Samstag, 16. Februar 2019
Ein Hoch auf die Mittelmäßigen
15 Dies alles hab ich gesehen in den Tagen meines eitlen Lebens: Da ist ein Gerechter, der geht zugrunde in seiner Gerechtigkeit, und da ist ein Gottloser, der lebt lange in seiner Bosheit.
16 Sei nicht allzu gerecht und nicht allzu weise, damit du dich nicht zugrunde richtest.
17 Sei nicht allzu gottlos und sei kein Tor, damit du nicht sterbest vor deiner Zeit.
18 Es ist gut, wenn du dich an das eine hältst und auch jenes nicht aus der Hand lässt; denn wer Gott fürchtet, der entgeht dem allen.

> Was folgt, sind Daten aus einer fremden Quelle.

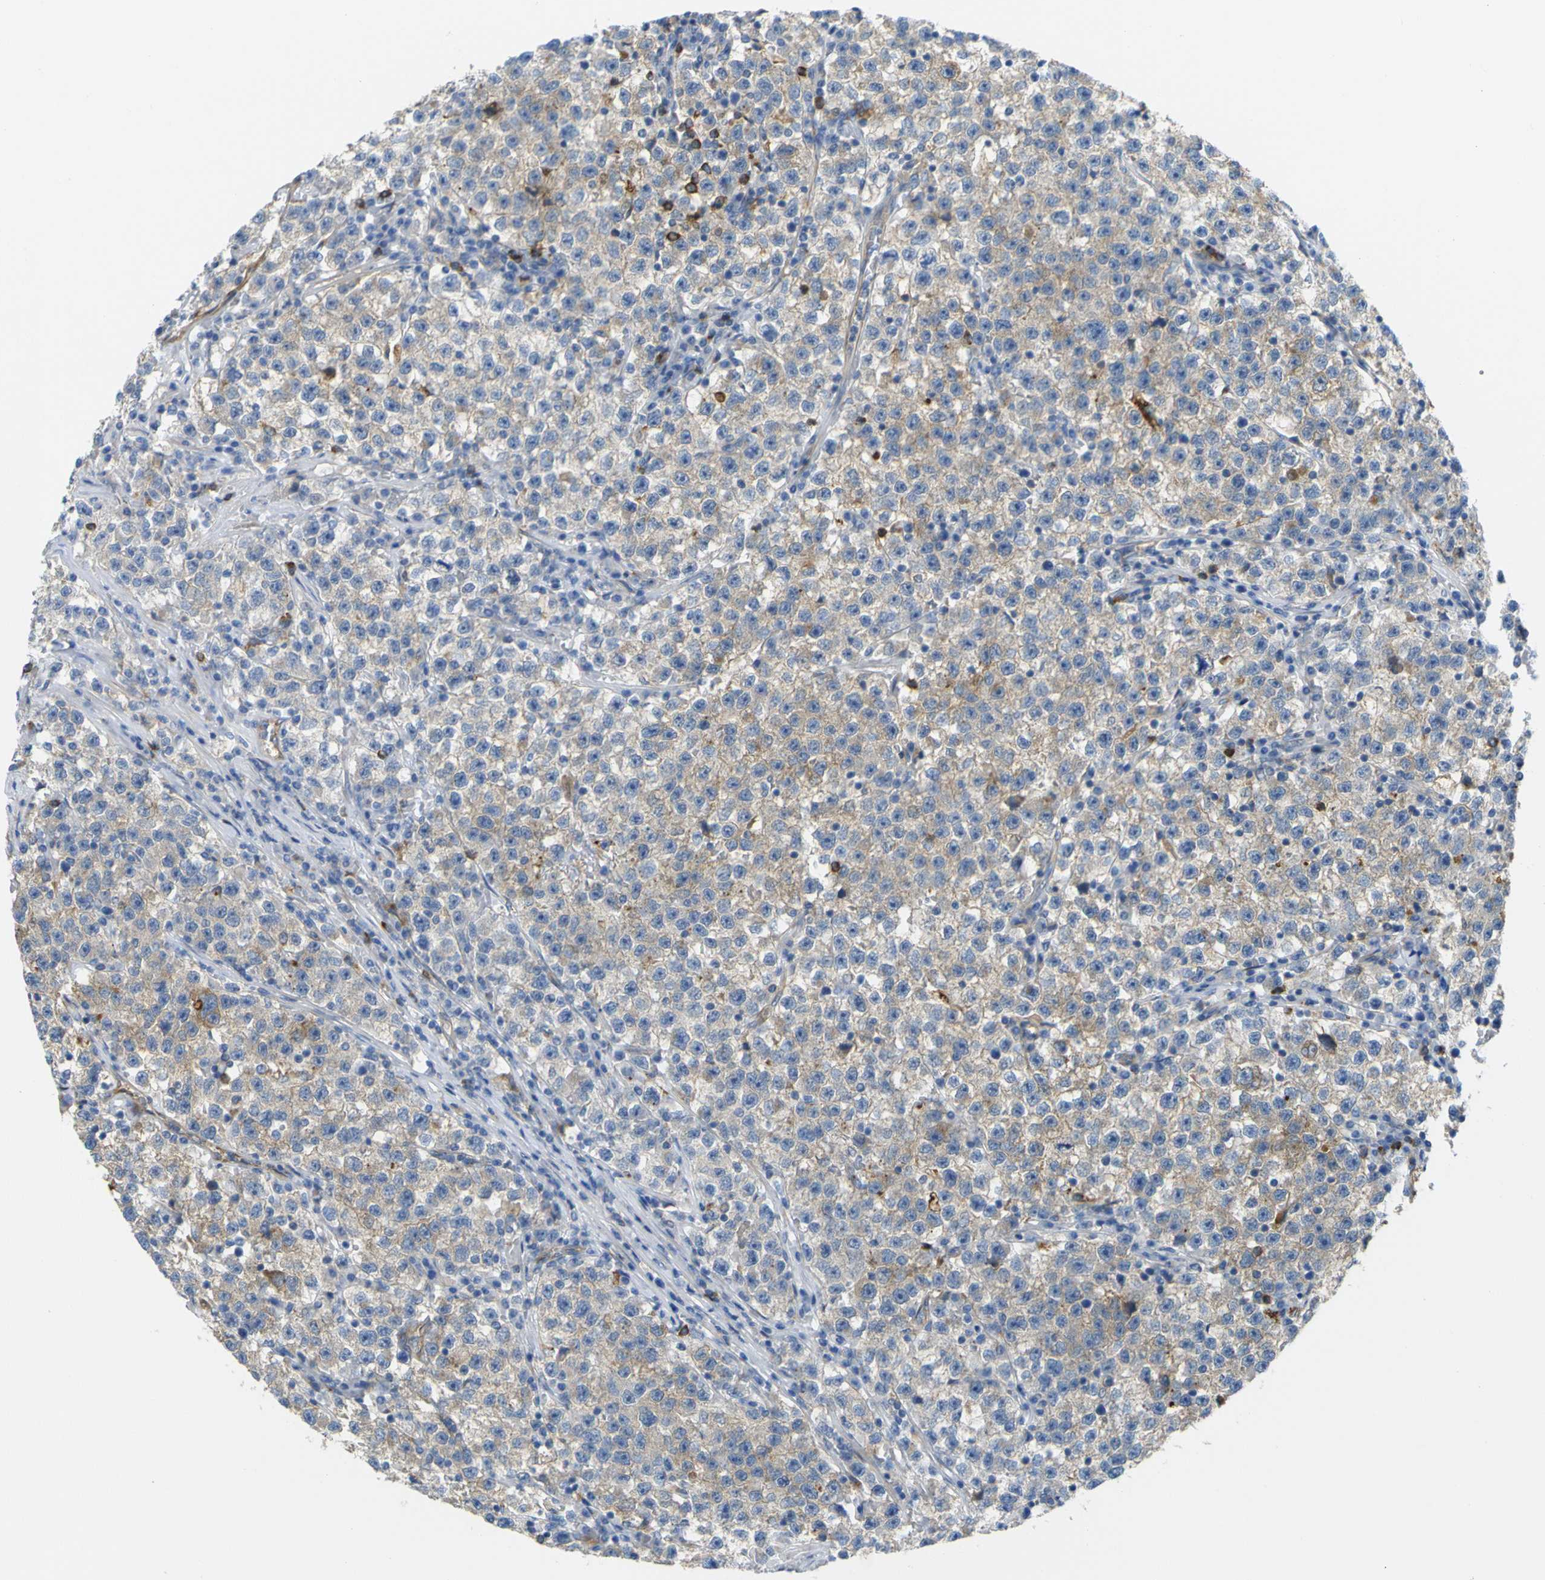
{"staining": {"intensity": "weak", "quantity": ">75%", "location": "cytoplasmic/membranous"}, "tissue": "testis cancer", "cell_type": "Tumor cells", "image_type": "cancer", "snomed": [{"axis": "morphology", "description": "Seminoma, NOS"}, {"axis": "topography", "description": "Testis"}], "caption": "An IHC histopathology image of neoplastic tissue is shown. Protein staining in brown shows weak cytoplasmic/membranous positivity in testis cancer (seminoma) within tumor cells.", "gene": "SYPL1", "patient": {"sex": "male", "age": 22}}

Prediger Salomo 7, 15-18 – Predigttext für Sonntag, den 17.02.2019

Es geht hier um die wichtige Frage, ob es sich lohnt, ein guter Mensch zu sein, was auch immer es heißt ein guter Mensch zu sein. Aber eigentlich muss man das nicht erklären, oder? Die goldene Regel, anderen nichts anzutun, was man selber nicht erleiden möchte und andere so zu behandeln, wie man selbst behandelt werden möchte, zieht sich durch sämtliche Religionen und zwar seit Jahrtausenden. Wir wissen alle, was richtig und falsch ist, was gut und was böse, zumindest im Wesentlichen.

Menschen sehnen sich nach Gerechtigkeit. Das ist auch nichts Neues. Wer sich anstrengt, soll etwas gewinnen. Wer anderen die Hölle heiß macht, soll selbst in ihr schmoren. So wünschen die meisten sich die Welt. Aber die Wirklichkeit sieht anders aus.:
Engagierte Bürger kämpfen gegen Windmühlen, einfühlsame, hilfsbereite und mitfühlende Menschen werden verarscht, ausgelacht, betrogen und am Ende noch krank und allein gelassen.
Stinkreiche Industrielle, korrupte Politiker, skrupellose Despoten, nehmen sich statt eines angemessenen Stückes gleich den ganzen Kuchen und treten die Hungrigen um sich herum in den Staub. Und es geht ihnen gut dabei. Zumindest sieht es so aus. Wie ungerecht. Man möchte pausenlos kotzen.

Und jetzt wird es interessant: Der Prediger ruft nicht auf zum Aufstand der Gerechten. Kein Friede den Hütten, Krieg den Palästen. Aber er propagiert auch nicht das selbstlose, duldsame Aufopfern für das Gute. Keine bedingungslose Selbsterniedrigung, denn als weiser Prediger weiß er: Selbsterniedrigung macht krank und richtet den Menschen zugrunde.
Er warnt aber auch davor, das Streben nach dem Guten und Richtigen aufzugeben. So nach dem Motto: alle anderen benehmen sich ja auch wie 'ne offene Hose, warum soll ausgerechnet ich mich korrekt verhalten?
Ich bin sogar etwas irritiert, wenn da steht: „Sei nicht allzu gottlos.“ Was soll das heißen? Ein bisschen gottlos ist schon okay, es sollte nur nicht gleich jeder merken? Oder vielleicht, ein bisschen gottlos auftreten, im Kern aber doch religiös sein und wenn es drauf ankommt, die richtigen Entscheidungen treffen? Und warum stirbt man frühzeitig, wenn man gottlos lebt? Vielleicht weil man früher oder später von irgendwem gemeuchelt wird, wenn man wie die Axt im Walde wütet?

Das Fazit des Predigers verstehe ich so: Lass dich nicht über den Tisch ziehen, wehr dich, zeig den Arschlöchern deine Zähne, sei auch mal gemein, wenn es sein muss, aber verhärte dein Herz nicht, bleibe im Kern ein guter Mensch und wenn du die Verbindung zu Gott aufrecht erhältst, wird dir das auch gelingen.

Im Alten Testament klingt manchmal der Stolz durch, der im Christentum verloren gegangen ist, und ich bin mir bis heute nicht ganz sicher, was ich besser finde.

Zum Hintergrund: Dieser Text wurde nicht vom legendären König Salomo verfasst. Er war der Erbe des politisch und militärisch erfolgreichen Königs David, dem zweiten König Israels überhaupt. Er wird als weise gelobt, war aber derjenige, der das Land in den Verfall führte – seine beiden Söhne erledigten den Rest und spalteten das Land. Salomo konzentrierte sich wohl mehr auf Kunst, Architektur und Literatur, scharte als weise geltende Menschen um sich, hatte Sinn für kluge Erkenntnisse, Religion und Philosophie. An seinem Hof entstand dieser Text, eine Sammlung von Ratschlägen und Sinnsprüchen.